October 16, 2012 - 2:10 PM

Eric Holder

Attorney General Eric Holder testifying in the Senate Judiciary Committee on June 12, 2012. (AP Photo/J. Scott Applewhite)

(CNSNews.com) – A security officer outside the U.S. Justice Department (DOJ) said showing a photo ID for admittance was standard operating procedure, something “required to enter the building,” and deferred questions about the policy to the Public Affairs Office. The DOJ in general, however, has been hostile to the use of ID laws for voters, claiming in some cases that the requirement of an ID is discriminatory.

On Tuesday, when CNSNews.com approached the visitor entrance to attend a press conference at DOJ headquarters, located on the 900 block of Constitution Avenue in D.C., the security guard immediately requested a government-issued photo ID.

“Do you have an ID?” he said.

“A photo ID?” CNSNews.com asked.  “Why do I have to show you a photo ID?”  (This reporter and cameraman have official, congressional news media press credentials, which include photos, as well as state-issued driver’s licenses with photos, the latter which were shown to the security guard.)

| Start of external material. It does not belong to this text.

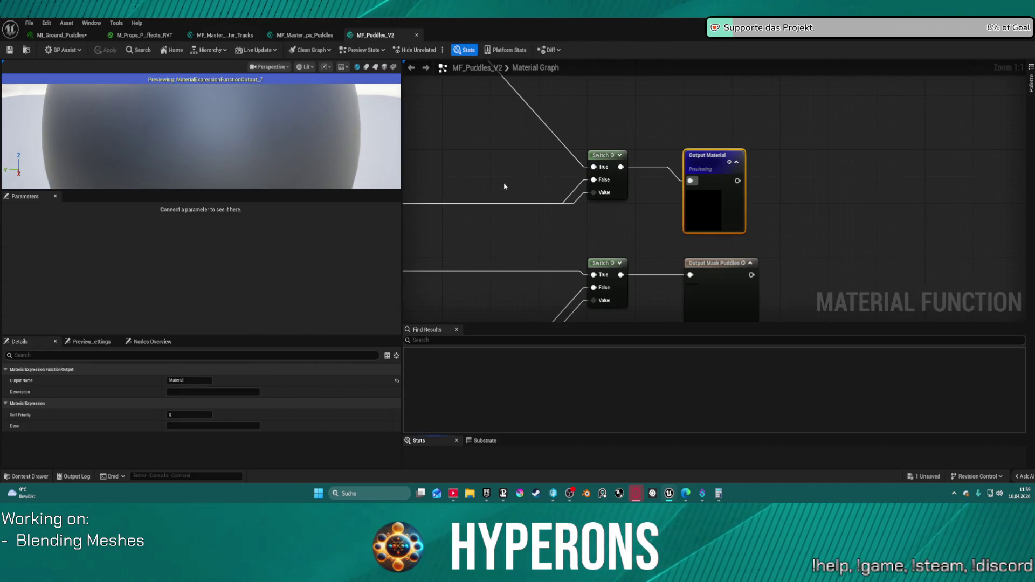
{"action": "scroll", "coordinate": [503, 189], "scroll_direction": "down", "scroll_amount": 3}
{"action": "scroll", "coordinate": [497, 200], "scroll_direction": "down", "scroll_amount": 7}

“Well, because it’s required to enter the building,” the officer said.

CNSNews.com then asked, “What if I didn’t have an ID?”

“Then we’d have to run a check on you real quick,” the guard said.

“So, journalists without a photo ID, are they denied their First Amendment rights?” CNSNews.com asked.

“Any questions like that you need to ask our public affairs officer,” he said.

voter id

(AP Photo)

Attorney General Eric Holder has adamantly opposed requiring a photo ID in order to vote, saying such  laws would be “harmful to minority voters.”

Holder compared the photo ID requirement to the racist Jim Crow laws that were intended to prevent African Americans from casting a ballot.

“Let me be clear: We will not allow political pretexts to disenfranchise American citizens of their most precious rights,” Holder said in July at an NAACP conference in Houston, Texas.

“Under the proposed law [in Texas], concealed handgun licenses would be acceptable forms of photo ID but student IDs would not,” Holder said.  “Many of those without IDs would have to travel great distances to get them and many of them would struggle to pay for the documents they might need to obtain them. We call those poll taxes.”

CNSNews.com attended an event on Tuesday at the Justice Department to observe October as Disability Employment Awareness Month.

“All media must present government-issued photo ID (such as driver's license) as well as valid media credentials,” said the press announcement from the Justice Department.

On a related note, the state of South Carolina passed a Voter ID law (Act R54) last year, which under the federal Voting Rights Act it submitted to the Justice Department for pre-clearance. The DOJ denied the pre-clearance and South Carolina filed a lawsuit challenging the DOJ's determination. The D.C. District Court ruled in South Carolina's favor.

In an Oct. 12, 2012  letter to Attorney General Holder, Sen. Lindsey Graham (R-S.C.) and Rep. Trey Gowdy (R-S.C.) explained the court ruling and urged the DOJ to not challenge the Voter ID law any further.

They wrote: "In conclusion, we request that you respect South Carolina law and not challenge the unanimous decision of the Court.  Act R54 does not have a discriminatory effect on any class of voters, but instead serves to protect each vote cast.  The pre-clearance takes effect beginning in the 2013 election cycle.  This provides ample time for South Carolina voters to obtain qualifying voter ID.

"South Carolina passed a Voter ID bill; complied with federal law by submitting it for pre-clearance; and was ultimately vindicated by the October 10 ruling.  Yesterday’s ruling should not be challenged.

"We look forward to your timely response.  Thank you."